Prior to the 2013 campaign, poverty data was general and elusive. China’s statistical departments could track overall trends but had no way of targeting the poverty status of specific individuals. In 2014, the then State Council Leading Group Office of Poverty Alleviation and Development created the ambitious cadre mobilization program to register every individual in poverty. In 2015, two million people were tasked with verifying the data they collected.

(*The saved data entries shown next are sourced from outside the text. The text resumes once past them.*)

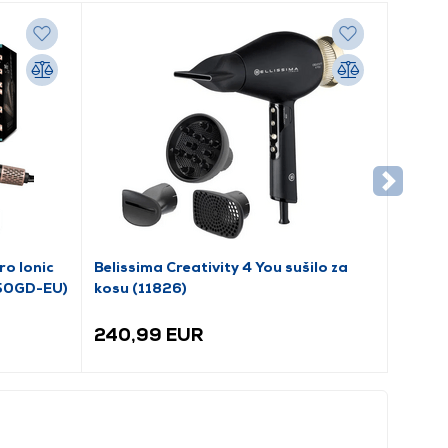
o Ionic
Belissima Creativity 4 You sušilo za
850GD-EU)
kosu (11826)
240,99 EUR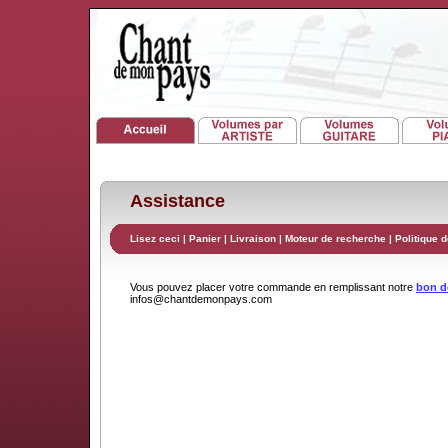
Assistance
Lisez ceci
|
Panier
|
Livraison
|
Moteur de recherche
|
Politique d
Vous pouvez placer votre commande en remplissant notre
bon 
infos@chantdemonpays.com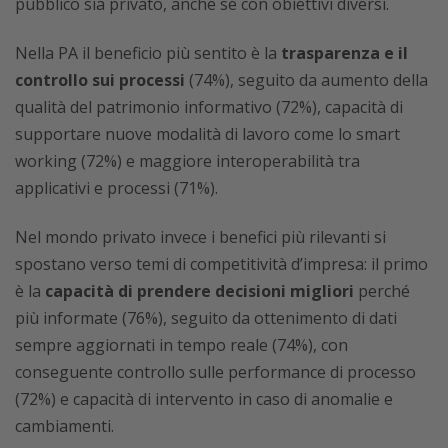
pubblico sia privato, anche se con obiettivi diversi.
Nella PA il beneficio più sentito è la
trasparenza e il
controllo sui processi
(74%), seguito da aumento della
qualità del patrimonio informativo (72%), capacità di
supportare nuove modalità di lavoro come lo smart
working (72%) e maggiore interoperabilità tra
applicativi e processi (71%).
Nel mondo privato invece i benefici più rilevanti si
spostano verso temi di competitività d’impresa: il primo
è la
capacità di prendere decisioni migliori
perché
più informate (76%), seguito da ottenimento di dati
sempre aggiornati in tempo reale (74%), con
conseguente controllo sulle performance di processo
(72%) e capacità di intervento in caso di anomalie e
cambiamenti.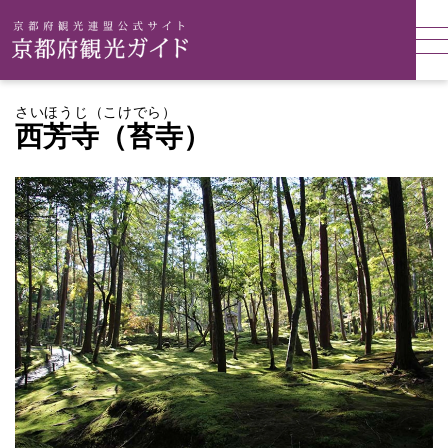
さいほうじ（こけでら）
西芳寺（苔寺）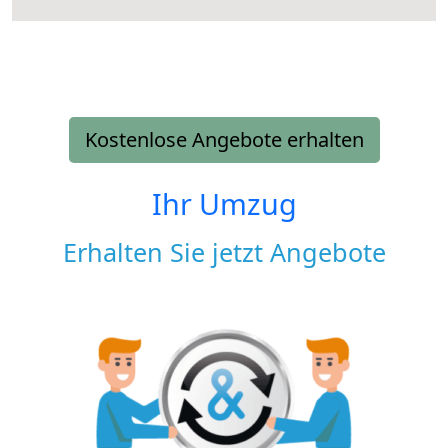
Kostenlose Angebote erhalten
Ihr Umzug
Erhalten Sie jetzt Angebote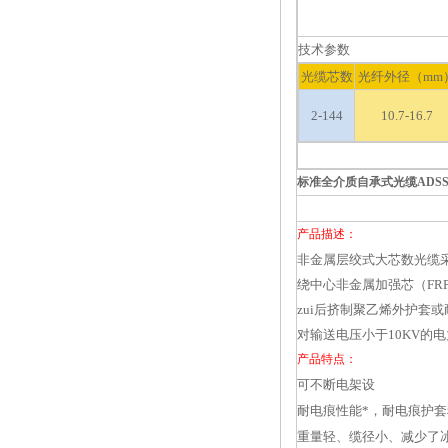
技术参数
光缆芯数
光纤外径（mm
2-144
10.7-16.7
标准全介质自承式光缆ADS
产品描述：
非金属层绞式大芯数光缆
绕中心非金属加强芯（F
zui后挤制聚乙烯外护套
对输送电压小于10KV
产品特点：
可不断电架设
耐电痕性能*，耐电痕护套料
重量轻、缆径小、减少了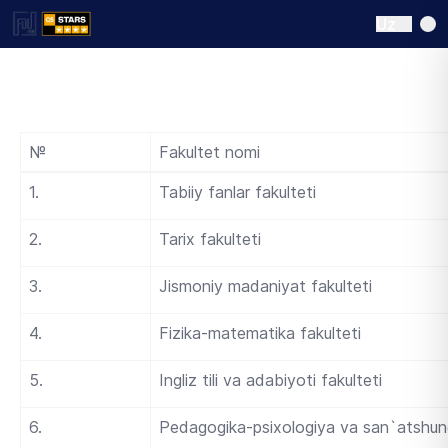
Uz
№
Fakultet nomi
1.
Tabiiy fanlar fakulteti
2.
Tarix fakulteti
3.
Jismoniy madaniyat fakulteti
4.
Fizika-matematika fakulteti
5.
Ingliz tili va adabiyoti fakulteti
6.
Pedagogika-psixologiya va san`atshunos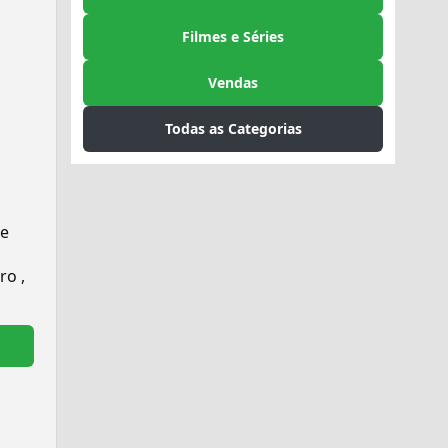
Filmes e Séries
Vendas
Todas as Categorias
de
ro ,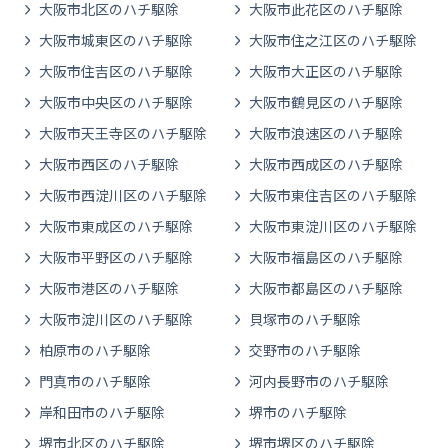
大阪市北区のハチ駆除
大阪市此花区のハチ駆除
大阪市城東区のハチ駆除
大阪市住之江区のハチ駆除
大阪市住吉区のハチ駆除
大阪市大正区のハチ駆除
大阪市中央区のハチ駆除
大阪市鶴見区のハチ駆除
大阪市天王寺区のハチ駆除
大阪市浪速区のハチ駆除
大阪市西区のハチ駆除
大阪市西成区のハチ駆除
大阪市西淀川区のハチ駆除
大阪市東住吉区のハチ駆除
大阪市東成区のハチ駆除
大阪市東淀川区のハチ駆除
大阪市平野区のハチ駆除
大阪市福島区のハチ駆除
大阪市港区のハチ駆除
大阪市都島区のハチ駆除
大阪市淀川区のハチ駆除
貝塚市のハチ駆除
柏原市のハチ駆除
交野市のハチ駆除
門真市のハチ駆除
河内長野市のハチ駆除
岸和田市のハチ駆除
堺市のハチ駆除
堺市北区のハチ駆除
堺市堺区のハチ駆除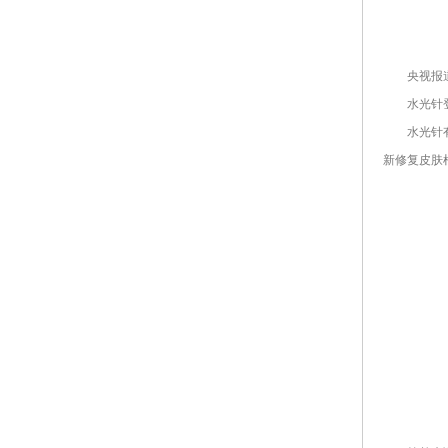
央视报道
水光针登上
水光针有个
新修复皮肤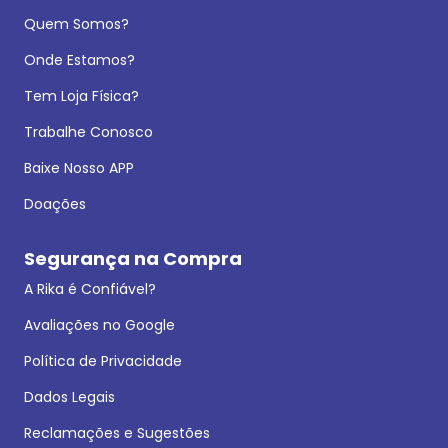
Quem Somos?
Onde Estamos?
Tem Loja Física?
Trabalhe Conosco
Baixe Nosso APP
Doações
Segurança na Compra
A Rika é Confiável?
Avaliações no Google
Política de Privacidade
Dados Legais
Reclamações e Sugestões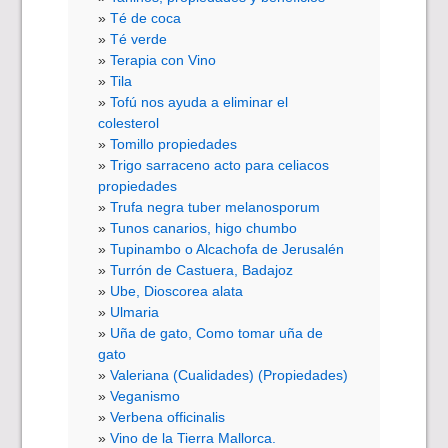
Té de coca
Té verde
Terapia con Vino
Tila
Tofú nos ayuda a eliminar el
colesterol
Tomillo propiedades
Trigo sarraceno acto para celiacos
propiedades
Trufa negra tuber melanosporum
Tunos canarios, higo chumbo
Tupinambo o Alcachofa de Jerusalén
Turrón de Castuera, Badajoz
Ube, Dioscorea alata
Ulmaria
Uña de gato, Como tomar uña de
gato
Valeriana (Cualidades) (Propiedades)
Veganismo
Verbena officinalis
Vino de la Tierra Mallorca.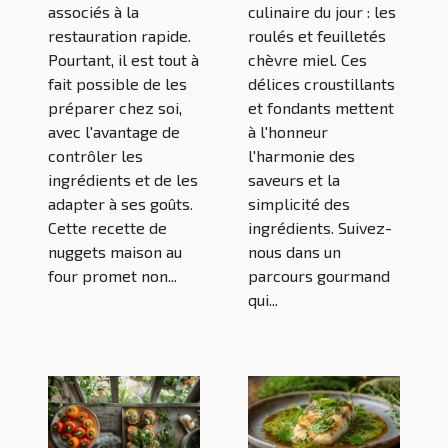
associés à la
culinaire du jour : les
restauration rapide.
roulés et feuilletés
Pourtant, il est tout à
chèvre miel. Ces
fait possible de les
délices croustillants
préparer chez soi,
et fondants mettent
avec l'avantage de
à l'honneur
contrôler les
l'harmonie des
ingrédients et de les
saveurs et la
adapter à ses goûts.
simplicité des
Cette recette de
ingrédients. Suivez-
nuggets maison au
nous dans un
four promet non...
parcours gourmand
qui...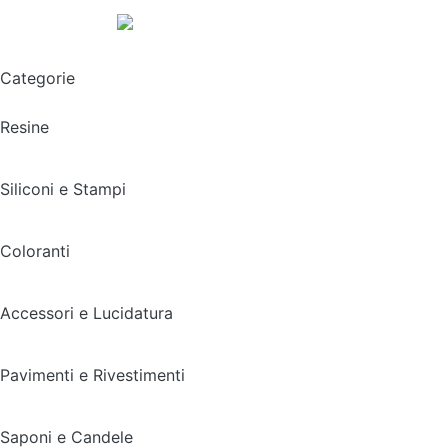
Spedizione gratuita sopra i 49,90€
Categorie
Resine
Siliconi e Stampi
Coloranti
Accessori e Lucidatura
Pavimenti e Rivestimenti
Saponi e Candele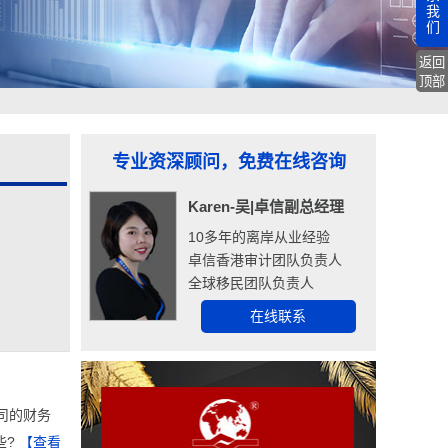
我
们
返回
顶部
专业资深顾问，免费在线咨询
Karen-吴|卓信副总经理
10多年的离岸从业经验
卓信香港审计团队负责人
全球移民团队负责人
在线联系
司的财务
些?
【查看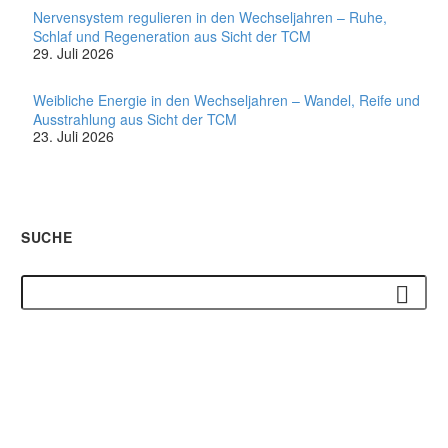
Nervensystem regulieren in den Wechseljahren – Ruhe,
Schlaf und Regeneration aus Sicht der TCM
29. Juli 2026
Weibliche Energie in den Wechseljahren – Wandel, Reife und
Ausstrahlung aus Sicht der TCM
23. Juli 2026
SUCHE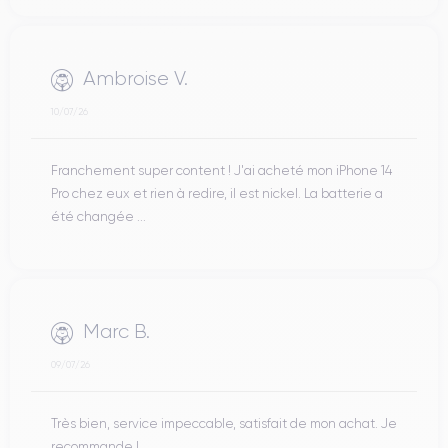
Ambroise V.
10/07/26
Franchement super content ! J'ai acheté mon iPhone 14
Pro chez eux et rien à redire, il est nickel. La batterie a
été changée ...
Marc B.
09/07/26
Très bien, service impeccable, satisfait de mon achat. Je
recommande !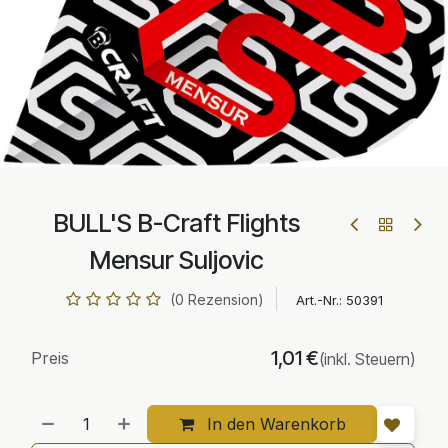
BULL'S B-Craft Flights
Mensur Suljovic
(0 Rezension)
Art.-Nr.:
50391
1,01
€
Preis
(inkl. Steuern)
In den Warenkorb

Over nine million cases were labeled as inaccurately identified, and eight million new cases were added. All individuals identified as being in poverty had their data split into nine parts: “basic information, evaluation and identification, causes of poverty, assistance plans, income and expenditures, policies and guarantees received, inspection and acceptance for poverty elimination, relevant agreements, and consolidation and improvement.”

“Based on the family archives,” the NCR study says, “the country has for the first time established a unified national poverty alleviation information and management system that covers nearly 100 million people and is regularly updated.” Thanks to this data, China is able to identify the root causes of poverty. The government found that 42% of poverty cases were due to illness, 20% to disasters, and 10% to school-related expenses. The remainder fell into a variety of other categories.

In the province of Guizhou, the government established the “Guizhou Poverty Alleviation Cloud” information system, which connected data from different government departments, sharing housing, education, and medical care data with industrial departments and data from poor households. Guizhou Renhe Zhiyuan Data Service Co., Ltd. collected data from over 20,000 villages to create a customized training program for workers based on skills and employment. It’s just a small example of how cybernetics has been used to address poverty.

While China might not have a country-wide Cybersyn program to track the entire economy like Chile developed, they have nonetheless channeled cybernetics in their own unique way as part of the war on poverty. Using big data and modeling, China has been able to track and eradicate absolute poverty, a feat never taken on, not to mention achieved, by any country in history.

But if there’s one thing Cybernetics with Chinese Characteristics has taught us about socialist cybernetics, it’s that digital data can only do so much. The real work is carried out by the people on the ground—in this case, by those cadres who went door-to-door collecting data and living in the villages among the people. The magic is in the democratic decentralized implementation of the poverty alleviation program. “Bottom-up improvisation,” NCR says, “has been the driver of China’s escape from the poverty trap.”